■ How to complete this task:
Pictures do not belong in the copy; print every entry exactly as it stands.

+++ Provided records

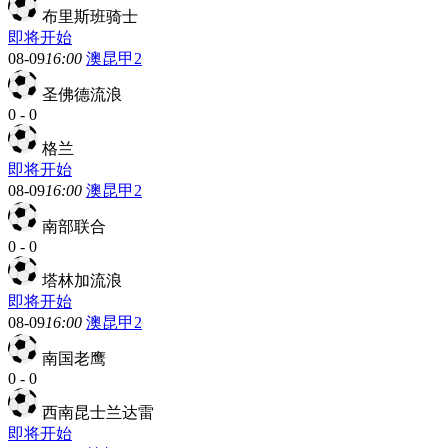
布里斯班骑士
即将开始
08-09
16:00
澳昆甲2
圣佛德流浪
0
-
0
格兰
即将开始
08-09
16:00
澳昆甲2
南部联合
0
-
0
塔林加流浪
即将开始
08-09
16:00
澳昆甲2
南国老鹰
0
-
0
西南昆士兰达雷
即将开始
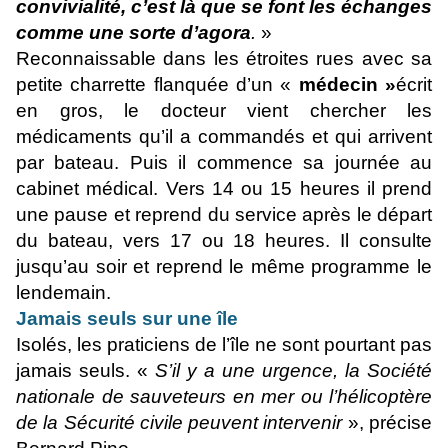
convivialité, c’est
là que se font les échanges
comme une sorte d’agora
.
»
Reconnaissable dans les étroites rues avec sa
petite charrette flanquée d’un «
médecin »
écrit
en gros, le docteur vient chercher les
médicaments qu’il a commandés et qui arrivent
par bateau. Puis il commence sa journée au
cabinet médical. Vers 14 ou 15 heures il prend
une pause et reprend du service après le départ
du bateau, vers 17 ou 18 heures. Il consulte
jusqu’au soir et reprend le même programme le
lendemain.
Jamais seuls sur une île
Isolés, les praticiens de l’île ne sont pourtant pas
jamais seuls. «
S’il y a une urgence, la Société
nationale de sauveteurs en mer ou l’hélicoptère
de la Sécurité civile peuvent intervenir
», précise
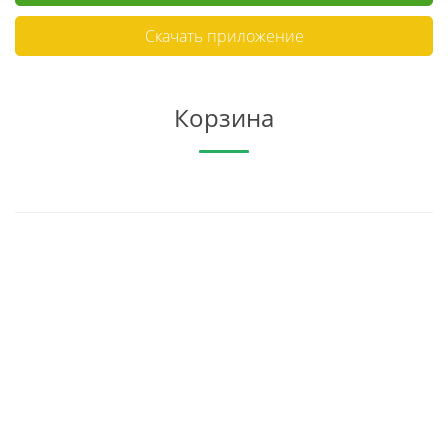
Скачать приложение
Корзина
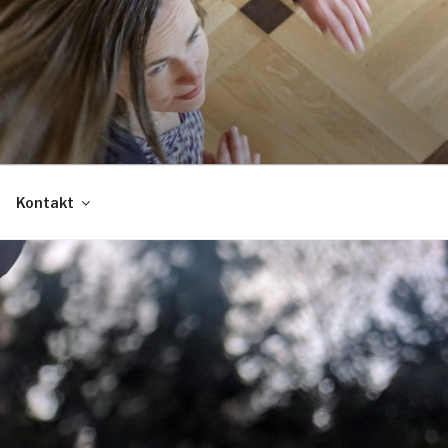
Kontakt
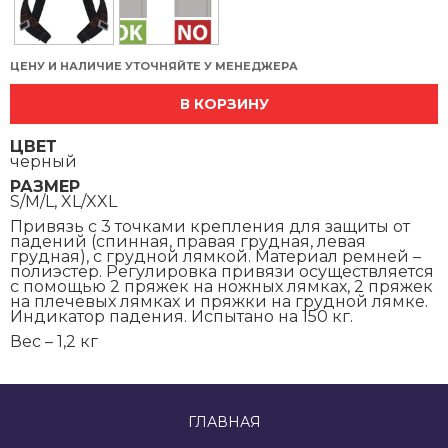
ЦЕНУ И НАЛИЧИЕ УТОЧНЯЙТЕ У МЕНЕДЖЕРА
В КОРЗИНУ
ЦВЕТ
черный
РАЗМЕР
S/M/L, XL/XXL
Привязь с 3 точками крепления для защиты от
падений (спинная, правая грудная, левая
грудная), с грудной лямкой. Материал ремней –
полиэстер. Регулировка привязи осуществляется
с помощью 2 пряжек на ножных лямках, 2 пряжек
на плечевых лямках и пряжки на грудной лямке.
Индикатор падения. Испытано на 150 кг.
Вес – 1,2 кг
ГЛАВНАЯ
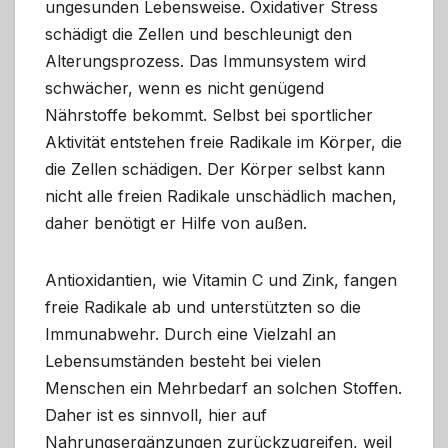
ungesunden Lebensweise. Oxidativer Stress
schädigt die Zellen und beschleunigt den
Alterungsprozess. Das Immunsystem wird
schwächer, wenn es nicht genügend
Nährstoffe bekommt. Selbst bei sportlicher
Aktivität entstehen freie Radikale im Körper, die
die Zellen schädigen. Der Körper selbst kann
nicht alle freien Radikale unschädlich machen,
daher benötigt er Hilfe von außen.
Antioxidantien, wie Vitamin C und Zink, fangen
freie Radikale ab und unterstützten so die
Immunabwehr. Durch eine Vielzahl an
Lebensumständen besteht bei vielen
Menschen ein Mehrbedarf an solchen Stoffen.
Daher ist es sinnvoll, hier auf
Nahrungsergänzungen zurückzugreifen, weil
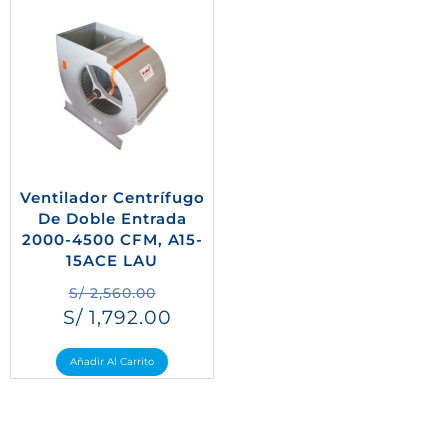
Ventilador Centrífugo
De Doble Entrada
2000-4500 CFM, A15-
15ACE LAU
S/
2,560.00
S/
1,792.00
Añadir Al Carrito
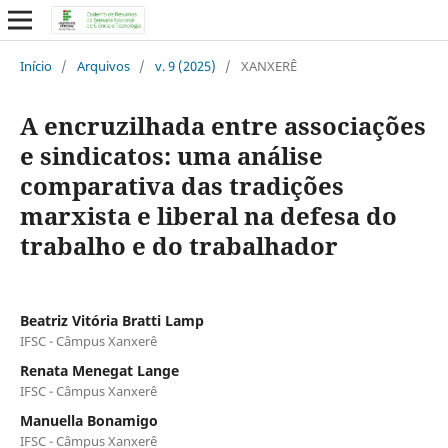
Início
/
Arquivos
/
v. 9 (2025)
/
XANXERÊ
A encruzilhada entre associações
e sindicatos: uma análise
comparativa das tradições
marxista e liberal na defesa do
trabalho e do trabalhador
Beatriz Vitória Bratti Lamp
IFSC - Câmpus Xanxerê
Renata Menegat Lange
IFSC - Câmpus Xanxerê
Manuella Bonamigo
IFSC - Câmpus Xanxerê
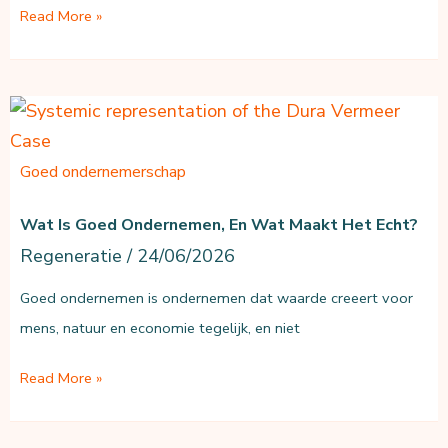
regeneratief?
Wat
Read More »
is
regeneratief
advies?
Goed ondernemerschap
Wat Is Goed Ondernemen, En Wat Maakt Het Echt?
Regeneratie
/
24/06/2026
Goed ondernemen is ondernemen dat waarde creeert voor
mens, natuur en economie tegelijk, en niet
Wat
Read More »
is
goed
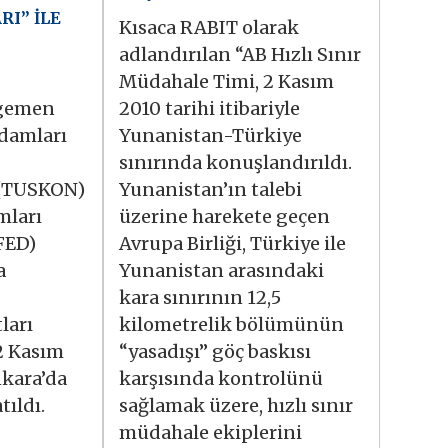
RI” İLE
Kısaca RABIT olarak
adlandırılan “AB Hızlı Sınır
Müdahale Timi, 2 Kasım
Egemen
2010 tarihi itibariyle
adamları
Yunanistan-Türkiye
sınırında konuşlandırıldı.
 (TUSKON)
Yunanistan’ın talebi
mları
üzerine harekete geçen
FED)
Avrupa Birliği, Türkiye ile
a
Yunanistan arasındaki
kara sınırının 12,5
ları
kilometrelik bölümünün
2 Kasım
“yasadışı” göç baskısı
nkara’da
karşısında kontrolünü
tıldı.
sağlamak üzere, hızlı sınır
müdahale ekiplerini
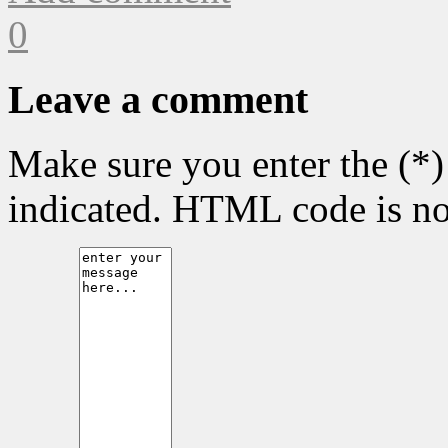
0
Leave a comment
Make sure you enter the (*)
indicated. HTML code is no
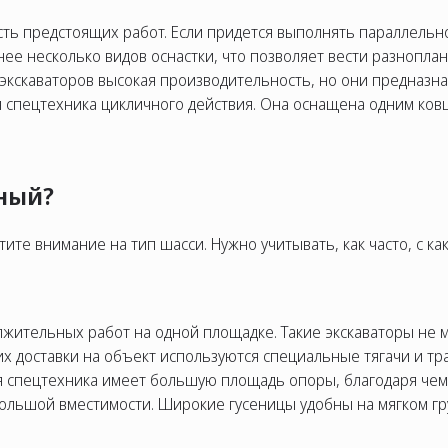
ь предстоящих работ. Если придется выполнять параллельно
нее несколько видов оснастки, что позволяет вести разнопл
х экскаваторов высокая производительность, но они предназн
я спецтехника цикличного действия. Она оснащена одним ко
ный?
атите внимание на тип шасси. Нужно учитывать, как часто, с к
жительных работ на одной площадке. Такие экскаваторы не 
их доставки на объект используются специальные тягачи и тр
я спецтехника имеет большую площадь опоры, благодаря чем
ольшой вместимости. Широкие гусеницы удобны на мягком гру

++++++

■ Reply:
布里斯班骑士
即将开始
08-09
16:00
澳昆甲2
圣佛德流浪
0
-
0
格兰
即将开始
08-09
16:00
澳昆甲2
南部联合
0
-
0
塔林加流浪
即将开始
08-09
16:00
澳昆甲2
南国老鹰
0
-
0
西南昆士兰达雷
即将开始
convivialité, c’est
là que se font les échanges
comme une sorte d’agora
.
»
Reconnaissable dans les étroites rues avec sa
petite charrette flanquée d’un «
médecin »
écrit
en gros, le docteur vient chercher les
médicaments qu’il a commandés et qui arrivent
par bateau. Puis il commence sa journée au
cabinet médical. Vers 14 ou 15 heures il prend
une pause et reprend du service après le départ
du bateau, vers 17 ou 18 heures. Il consulte
jusqu’au soir et reprend le même programme le
lendemain.
Jamais seuls sur une île
Isolés, les praticiens de l’île ne sont pourtant pas
jamais seuls. «
S’il y a une urgence, la Société
nationale de sauveteurs en mer ou l’hélicoptère
de la Sécurité civile peuvent intervenir
», précise
Скачать приложение
Корзина
Kontakt
ЦЕНУ И НАЛИЧИЕ УТОЧНЯЙТЕ У МЕНЕДЖЕРА
В КОРЗИНУ
ЦВЕТ
черный
РАЗМЕР
S/M/L, XL/XXL
Привязь с 3 точками крепления для защиты от
падений (спинная, правая грудная, левая
грудная), с грудной лямкой. Материал ремней –
полиэстер. Регулировка привязи осуществляется
с помощью 2 пряжек на ножных лямках, 2 пряжек
на плечевых лямках и пряжки на грудной лямке.
Индикатор падения. Испытано на 150 кг.
Вес – 1,2 кг
ГЛАВНАЯ
ungesunden Lebensweise. Oxidativer Stress
schädigt die Zellen und beschleunigt den
Alterungsprozess. Das Immunsystem wird
schwächer, wenn es nicht genügend
Nährstoffe bekommt. Selbst bei sportlicher
Aktivität entstehen freie Radikale im Körper, die
die Zellen schädigen. Der Körper selbst kann
nicht alle freien Radikale unschädlich machen,
daher benötigt er Hilfe von außen.
Antioxidantien, wie Vitamin C und Zink, fangen
freie Radikale ab und unterstützten so die
Immunabwehr. Durch eine Vielzahl an
Lebensumständen besteht bei vielen
Menschen ein Mehrbedarf an solchen Stoffen.
Daher ist es sinnvoll, hier auf
Nahrungsergänzungen zurückzugreifen, weil
Ventilador Centrífugo
De Doble Entrada
2000-4500 CFM, A15-
15ACE LAU
S/
2,560.00
S/
1,792.00
Añadir Al Carrito
Início
/
Arquivos
/
v. 9 (2025)
/
XANXERÊ
A encruzilhada entre associações
e sindicatos: uma análise
comparativa das tradições
marxista e liberal na defesa do
trabalho e do trabalhador
Beatriz Vitória Bratti Lamp
IFSC - Câmpus Xanxerê
Renata Menegat Lange
IFSC - Câmpus Xanxerê
Manuella Bonamigo
IFSC - Câmpus Xanxerê
regeneratief?
Wat
Read More »
is
regeneratief
advies?
Goed ondernemerschap
Wat Is Goed Ondernemen, En Wat Maakt Het Echt?
Regeneratie
/
24/06/2026
Goed ondernemen is ondernemen dat waarde creeert voor
mens, natuur en economie tegelijk, en niet
Wat
Read More »
is
goed
RI” İLE
Kısaca RABIT olarak
adlandırılan “AB Hızlı Sınır
Müdahale Timi, 2 Kasım
Egemen
2010 tarihi itibariyle
adamları
Yunanistan-Türkiye
sınırında konuşlandırıldı.
 (TUSKON)
Yunanistan’ın talebi
mları
üzerine harekete geçen
FED)
Avrupa Birliği, Türkiye ile
a
Yunanistan arasındaki
kara sınırının 12,5
ları
kilometrelik bölümünün
2 Kasım
“yasadışı” göç baskısı
nkara’da
karşısında kontrolünü
tıldı.
sağlamak üzere, hızlı sınır
müdahale ekiplerini
0
Leave a comment
Make sure you enter the (*)
indicated. HTML code is no
ь предстоящих работ. Если придется выполнять параллельно
нее несколько видов оснастки, что позволяет вести разнопл
х экскаваторов высокая производительность, но они предназн
я спецтехника цикличного действия. Она оснащена одним ко
ный?
атите внимание на тип шасси. Нужно учитывать, как часто, с к
жительных работ на одной площадке. Такие экскаваторы не 
их доставки на объект используются специальные тягачи и тр
я спецтехника имеет большую площадь опоры, благодаря чем
ольшой вместимости. Широкие гусеницы удобны на мягком гру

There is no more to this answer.